> EXERCISE DIRECTIONS
Filter the entries below, keeping only lines with the word "label".

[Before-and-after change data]
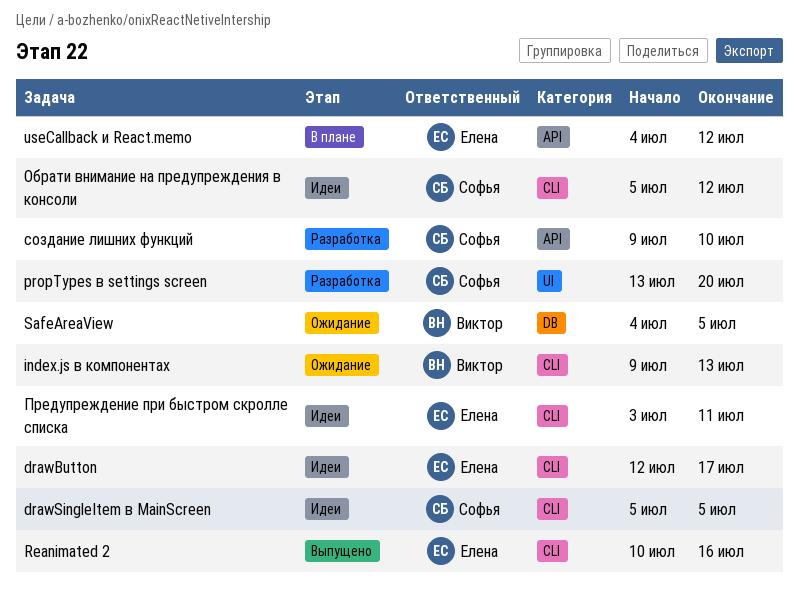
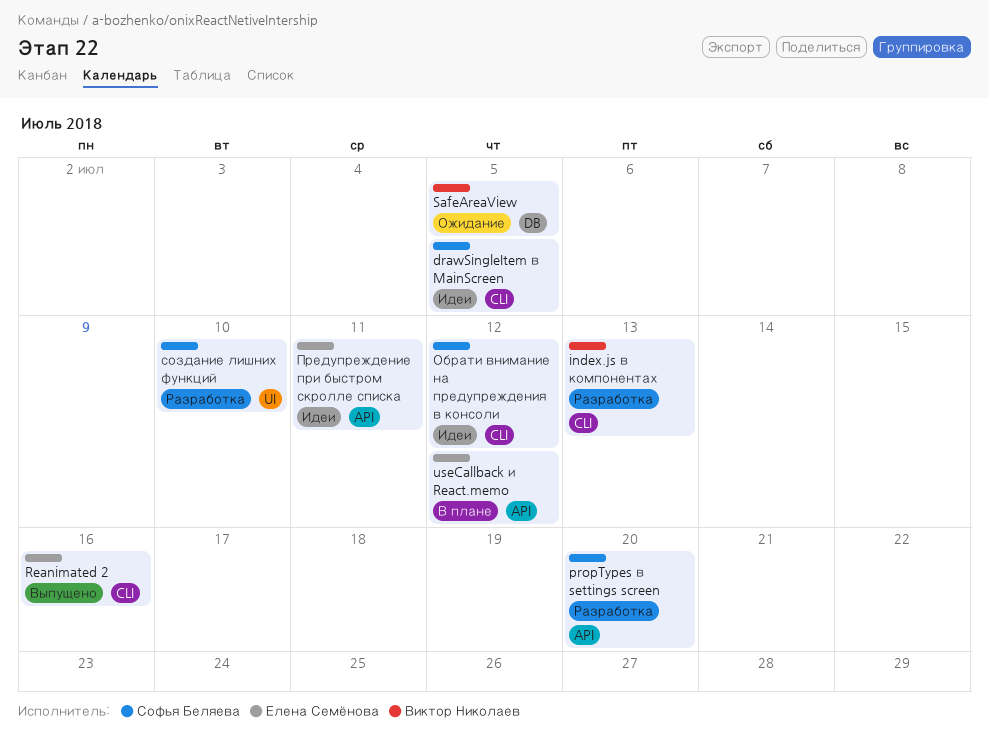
drawButton: present -> none
index.js в компонентах, status: Ожидание -> Разработка
propTypes в settings screen, label: UI -> API
Предупреждение при быстром скролле списка, label: CLI -> API
создание лишних функций, label: API -> UI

> YOUR SOLUTION
propTypes в settings screen, label: UI -> API
Предупреждение при быстром скролле списка, label: CLI -> API
создание лишних функций, label: API -> UI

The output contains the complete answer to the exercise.